A single number is all that's needed: how many lines in the data contain the string "Preto".

(Data Opens)

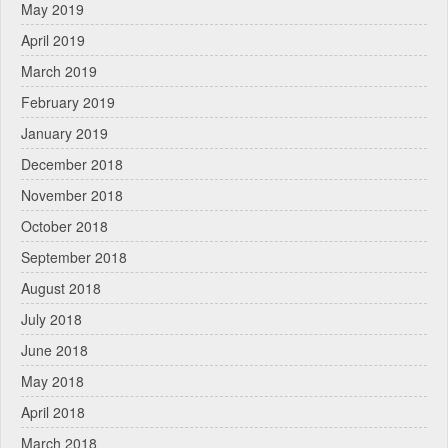
May 2019
April 2019
March 2019
February 2019
January 2019
December 2018
November 2018
October 2018
September 2018
August 2018
July 2018
June 2018
May 2018
April 2018
March 2018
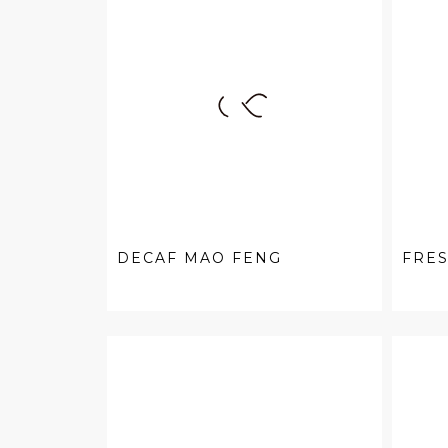
DECAF MAO FENG
FRE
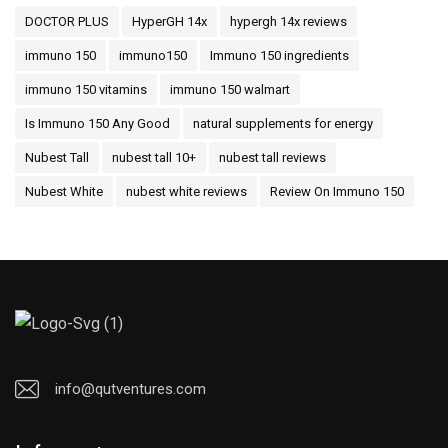
DOCTOR PLUS
HyperGH 14x
hypergh 14x reviews
immuno 150
immuno150
Immuno 150 ingredients
immuno 150 vitamins
immuno 150 walmart
Is Immuno 150 Any Good
natural supplements for energy
Nubest Tall
nubest tall 10+
nubest tall reviews
Nubest White
nubest white reviews
Review On Immuno 150
info@qutventures.com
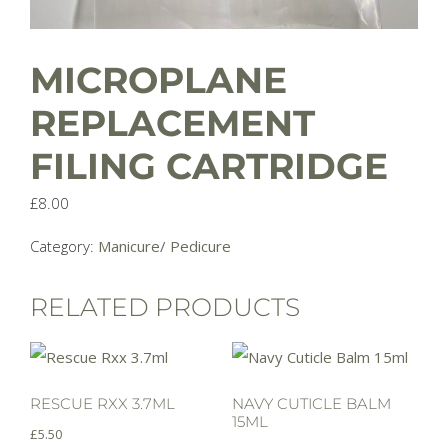
MICROPLANE
REPLACEMENT
FILING CARTRIDGE
£
8.00
Category:
Manicure/ Pedicure
RELATED PRODUCTS
RESCUE RXX 3.7ML
NAVY CUTICLE BALM
15ML
£
5.50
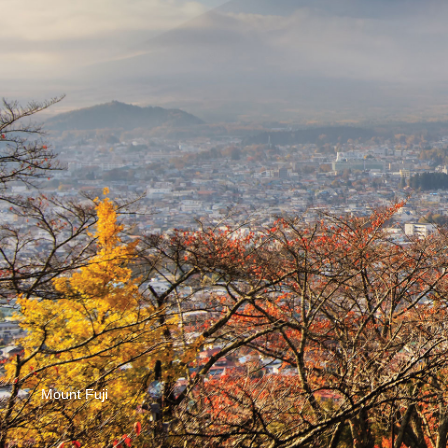
Mount Fuji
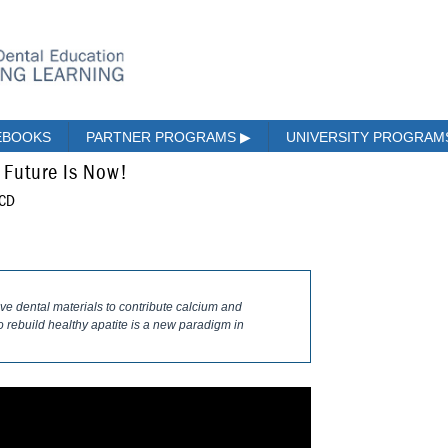
EBOOKS
PARTNER PROGRAMS
▶
UNIVERSITY PROGRA
 Future Is Now!
ACD
tive dental materials to contribute calcium and
 rebuild healthy apatite is a new paradigm in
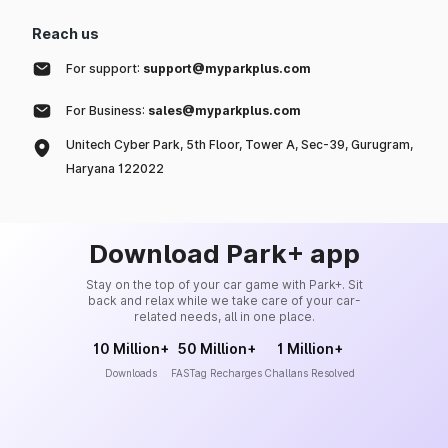
Reach us
For support:
support@myparkplus.com
For Business:
sales@myparkplus.com
Unitech Cyber Park, 5th Floor, Tower A, Sec-39, Gurugram,
Haryana 122022
Download Park+ app
Stay on the top of your car game with Park+. Sit
back and relax while we take care of your car-
related needs, all in one place.
10 Million+
50 Million+
1 Million+
Downloads
FASTag Recharges
Challans Resolved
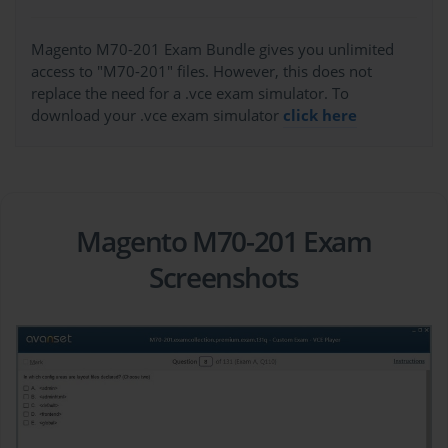
Magento M70-201 Exam Bundle gives you unlimited
access to "M70-201" files. However, this does not
replace the need for a .vce exam simulator. To
download your .vce exam simulator
click here
Magento M70-201 Exam
Screenshots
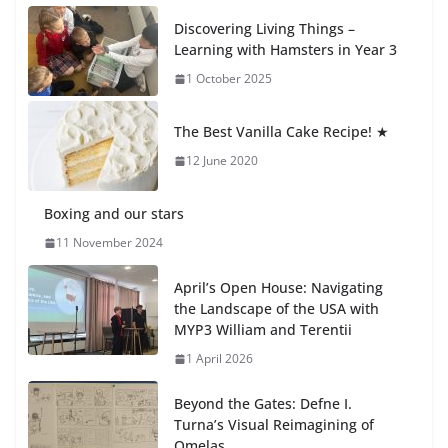
Recognition Day 🎓
Discovering Living Things –
27 July 2026
Learning with Hamsters in Year 3
1 October 2025
Students explain what sickle cell
anemia is
The Best Vanilla Cake Recipe! ★
6 August 2026
12 June 2020
Boxing and our stars
11 November 2024
April’s Open House: Navigating
the Landscape of the USA with
MYP3 William and Terentii
1 April 2026
Beyond the Gates: Defne I.
Turna’s Visual Reimagining of
Omelas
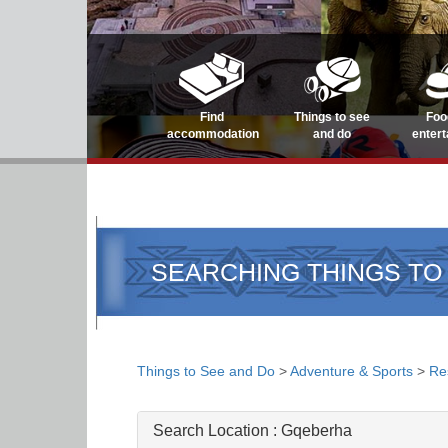
Find
Things to see
Foo
accommodation
and do
enter
SEARCHING THINGS TO
Things to See and Do
>
Adventure & Sports
>
Re
Search Location :
Gqeberha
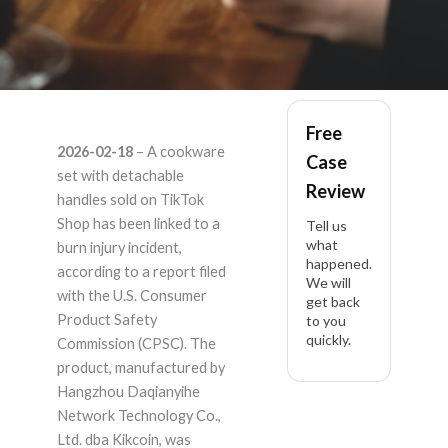
Kikcoin unknown –
Free
2026-02-18
– A cookware
Case
Product Liability
set with detachable
Review
handles sold on TikTok
Lawyer
Shop has been linked to a
Tell us
what
burn injury incident,
happened.
according to a report filed
We will
with the U.S. Consumer
get back
Product Safety
to you
quickly.
Commission (CPSC). The
product, manufactured by
Hangzhou Daqianyihe
Network Technology Co.,
Ltd. dba Kikcoin, was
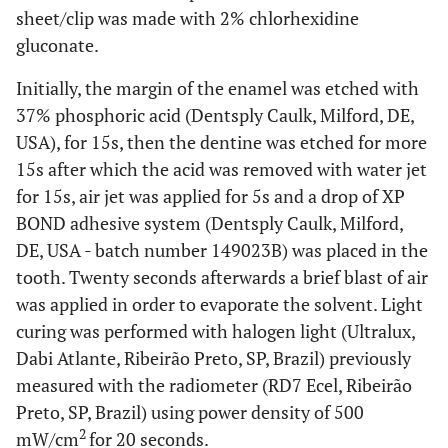
sheet/clip was made with 2% chlorhexidine
gluconate.
Initially, the margin of the enamel was etched with
37% phosphoric acid (Dentsply Caulk, Milford, DE,
USA), for 15s, then the dentine was etched for more
15s after which the acid was removed with water jet
for 15s, air jet was applied for 5s and a drop of XP
BOND adhesive system (Dentsply Caulk, Milford,
DE, USA - batch number 149023B) was placed in the
tooth. Twenty seconds afterwards a brief blast of air
was applied in order to evaporate the solvent. Light
curing was performed with halogen light (Ultralux,
Dabi Atlante, Ribeirão Preto, SP, Brazil) previously
measured with the radiometer (RD7 Ecel, Ribeirão
Preto, SP, Brazil) using power density of 500
2
mW/cm
for 20 seconds.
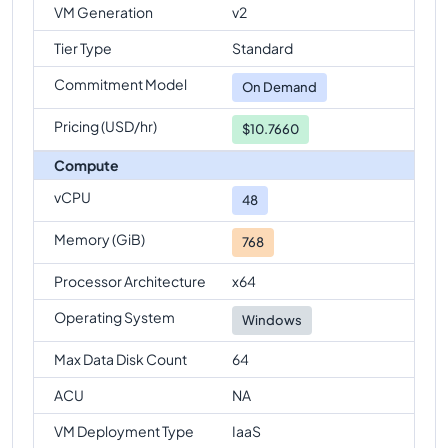
VM Generation
v2
Standard-E96-48s-v6
Vs
Standard-E96s-v6
Tier Type
Standard
comparison
Commitment Model
Standard-E96-48s-v6
Vs
Standard-E96-24s-v6
On Demand
comparison
Pricing (USD/hr)
$10.7660
Standard-E96-48s-v6
Vs
Standard-E128-32s-v6
Compute
comparison
vCPU
Standard-E96-48s-v6
Vs
Standard-E128-64s-v6
48
comparison
Memory (GiB)
768
Standard-E96-48s-v6
Vs
Standard-E128s-v6
comparison
Processor Architecture
x64
Standard-E96-48s-v6
Vs
Standard-E192is-v6
Operating System
Windows
comparison
Max Data Disk Count
64
ACU
NA
VM Deployment Type
IaaS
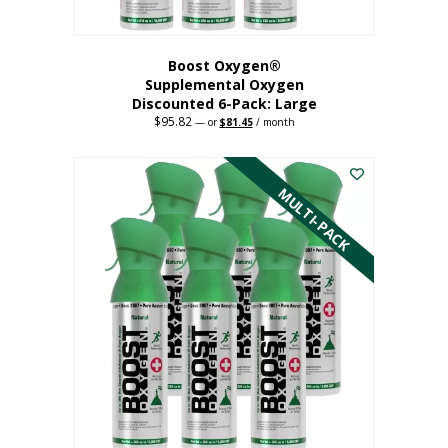
Boost Oxygen®
Supplemental Oxygen
Discounted 6-Pack: Large
$
95.82
Original
Current
—
or
$
81.45
/ month
price
price
This
was:
is:
$95.82.
$81.45.
product
has
MULTI-PACK
multiple
variants.
The
options
may
be
chosen
on
the
product
page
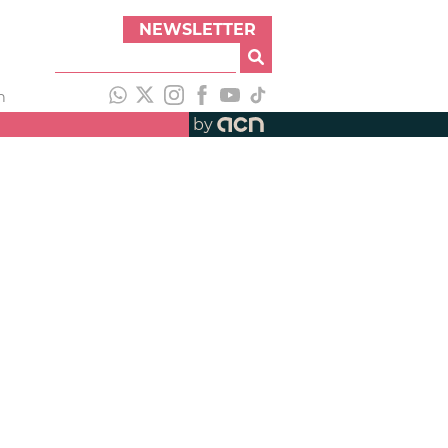
NEWSLETTER
h
by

(Data Closes)

[Solution]: 2